Selon l'Article 3, n'est "autorisée la représentation d’œuvres visées par l’accord lors de colloques, conférences ou séminaires organisés à l’initiative et sous la responsabilité des établissements d’enseignement supérieur ou de recherche, qu'à la condition que le colloque, la conférence ou le séminaire soit strictement destiné aux étudiants ou aux chercheurs" ! Plus encore, cette logique de limitation et contrôle de nos pratiques d'enseignants-chercheurs va jusqu'à s'étendre aux contenus même de nos enseignements et recherche dans leur forme, leur nature et leur source. C'est ainsi le cas avec les extraits musicaux "limités à 30 secondes", l'interdiction de compilations d'articles pour la presse, le nombre des œuvres des arts visuels restreint "à 20 œuvres avec une définition numérique limitée à 400 x 400 pixels et avoir une résolution de 72 DPI (dot per inch)" (sic) pour les cours, colloques et thèses.

[6] - Forum «Libertés numériques» où s'organisent des actions d'internautes

<http://forum.framasoft.org/viewforum.php?f=82>

[7] - La pétition EUCD.INFO : «NON au projet de loi DADVSI»

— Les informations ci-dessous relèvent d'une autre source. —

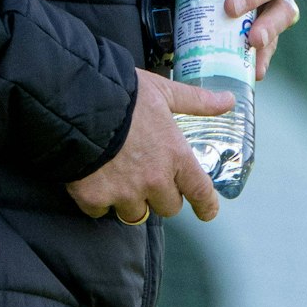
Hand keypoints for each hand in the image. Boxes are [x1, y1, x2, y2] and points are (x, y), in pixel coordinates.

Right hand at [66, 70, 232, 224]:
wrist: (78, 102)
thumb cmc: (125, 94)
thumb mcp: (164, 92)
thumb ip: (196, 102)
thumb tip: (229, 101)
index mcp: (175, 156)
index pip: (200, 192)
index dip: (206, 206)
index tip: (207, 212)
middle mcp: (154, 181)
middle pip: (168, 208)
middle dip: (160, 195)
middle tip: (146, 175)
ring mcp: (124, 193)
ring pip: (134, 213)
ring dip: (130, 200)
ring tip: (118, 176)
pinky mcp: (95, 198)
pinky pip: (100, 211)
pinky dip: (98, 199)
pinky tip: (92, 177)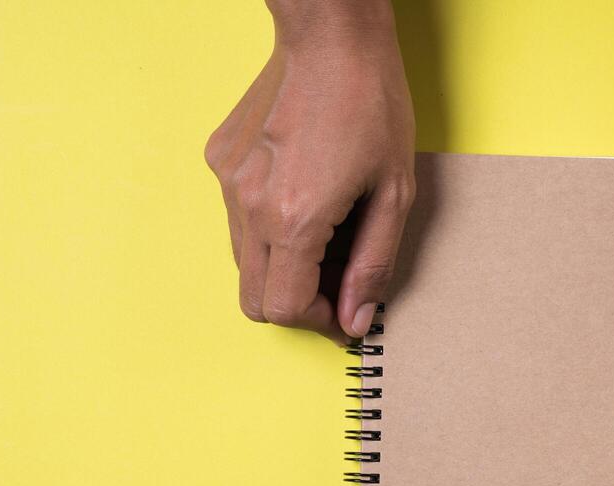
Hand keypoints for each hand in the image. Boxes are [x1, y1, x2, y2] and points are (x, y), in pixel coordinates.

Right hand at [204, 7, 414, 341]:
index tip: (343, 307)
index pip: (286, 309)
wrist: (330, 36)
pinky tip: (299, 192)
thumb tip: (355, 320)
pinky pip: (236, 219)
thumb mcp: (394, 193)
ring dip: (280, 266)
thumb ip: (372, 264)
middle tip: (334, 278)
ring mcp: (228, 182)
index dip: (319, 320)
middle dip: (296, 302)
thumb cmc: (371, 104)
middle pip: (254, 300)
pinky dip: (265, 227)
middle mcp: (250, 205)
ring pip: (242, 263)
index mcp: (295, 219)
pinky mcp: (220, 160)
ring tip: (323, 231)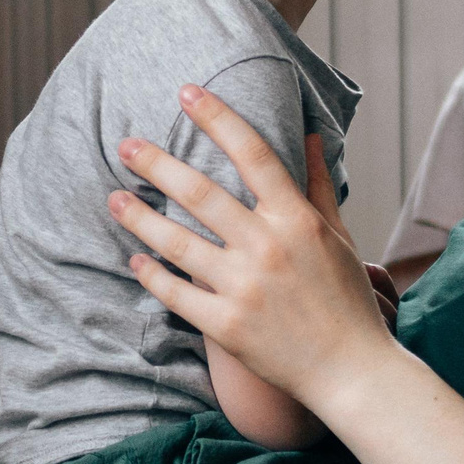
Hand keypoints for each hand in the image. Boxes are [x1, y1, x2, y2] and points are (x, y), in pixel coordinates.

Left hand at [109, 85, 396, 411]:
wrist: (350, 371)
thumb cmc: (345, 300)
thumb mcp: (339, 237)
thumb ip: (318, 185)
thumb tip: (310, 135)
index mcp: (296, 219)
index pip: (253, 154)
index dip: (218, 118)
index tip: (186, 92)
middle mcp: (267, 248)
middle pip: (201, 193)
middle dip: (158, 163)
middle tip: (126, 145)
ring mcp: (244, 288)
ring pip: (177, 242)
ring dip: (139, 217)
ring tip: (114, 198)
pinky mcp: (226, 327)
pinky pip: (176, 294)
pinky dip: (152, 274)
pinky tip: (134, 259)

<http://eucd.info/petitions/index.php?petition=2>

La pétition «NON au projet de loi DADVSI» lancée le 2 décembre a recueilli plus de 155 000 signatures de particuliers et plus de 900 signatures d'organisations dont 200 entreprises.

[8] - Appel national au retrait du projet de loi

<http://www.unaf.fr/article.php3?id_article=3283>

Etant données les conditions d’examen du projet de loi DADVSI, il est devenu indispensable que le gouvernement retire ce texte : il n’est pas possible aujourd’hui de parvenir à une loi assurant de façon juste et équilibrée le respect des droits du public et des créateurs. Seul le retrait du texte de l’ordre du jour peut permettre de reprendre un débat serein, et de légiférer dans l’intérêt général pour aboutir à un texte dont chacun reconnaisse la légitimité.

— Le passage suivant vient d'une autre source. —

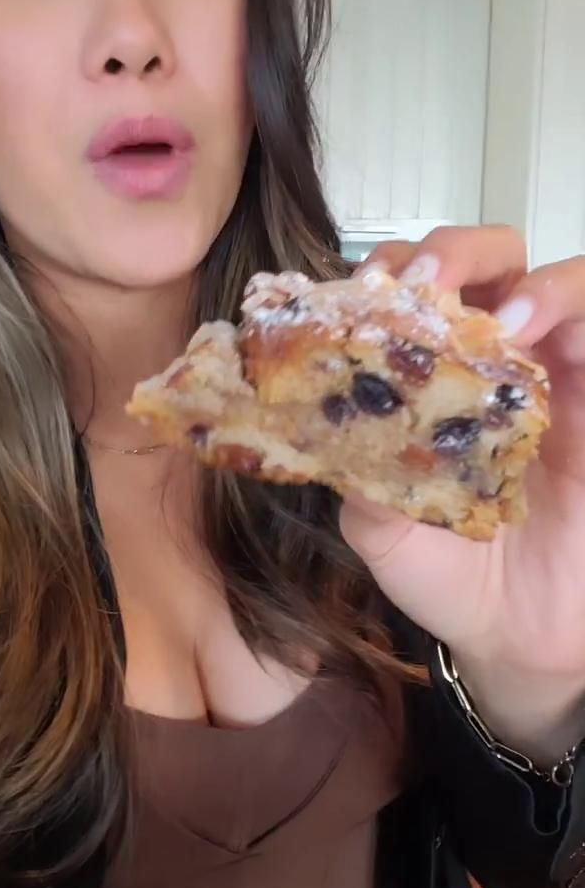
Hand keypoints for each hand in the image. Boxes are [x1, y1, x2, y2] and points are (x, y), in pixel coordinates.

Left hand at [338, 225, 584, 763]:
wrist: (512, 635)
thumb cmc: (445, 572)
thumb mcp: (381, 528)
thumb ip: (359, 475)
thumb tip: (326, 427)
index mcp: (431, 374)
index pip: (412, 289)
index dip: (389, 274)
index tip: (364, 293)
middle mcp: (493, 359)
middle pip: (488, 260)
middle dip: (458, 252)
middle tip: (430, 284)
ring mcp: (554, 374)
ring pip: (557, 282)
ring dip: (530, 282)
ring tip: (504, 318)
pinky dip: (574, 313)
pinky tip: (542, 335)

Signataires de l’appel : Free Software Foundation France, EUCD.INFO, Ligue ODEBI, APRIL, Alliance Public-Artistes : SPEDIDAM, ADAMI, FNS, SNM-FO, SAMUP, SNEA-UNSA, UMJ, SAIF, UPC, SNAP-CGT, Quartz Electronic Music Awards, La Ligue de l’enseignement, UNAF, Audionautes,CLCV, UFC Que-Choisir.

[9] - Avis du Conseil Économique et Social

<http://www.pcinpact.com/actu/news/27047-Critiquee-la-loi-DADVSI-reste-sur-la-rampe-d.htm?vc=1>

« Le Conseil économique et social propose de qualifier de copie privée les téléchargements d'oeuvres, au lieu de les assimiler systématiquement à du piratage » et de spécifier « dans le cadre d'une licence légale délivrée aux fournisseurs d'accès à l'Internet (FAI), la copie privée peut alors être quantifiée, sachant que, à l'instar du risque zéro qui n'existe pas, il est illusoire de chercher à éradiquer l'usage abusif de l'oeuvre. Il s'agit de réduire au minimum le préjudice subi par les ayants droit, par un système de compensation financière. »

II - À propos d'EUCD.INFO

EUCD.info est une initiative créée par la FSF France (chapitre français de la Free Software Foundation) dont la mission est d'informer sur les conséquences sociales et économiques de la directive européenne du 22 mai 2001 relative au droit d'auteur et aux droits voisins dans la société de l'information(surnommée EUCD), et de contribuer à l'évolution de l'acquis communautaire.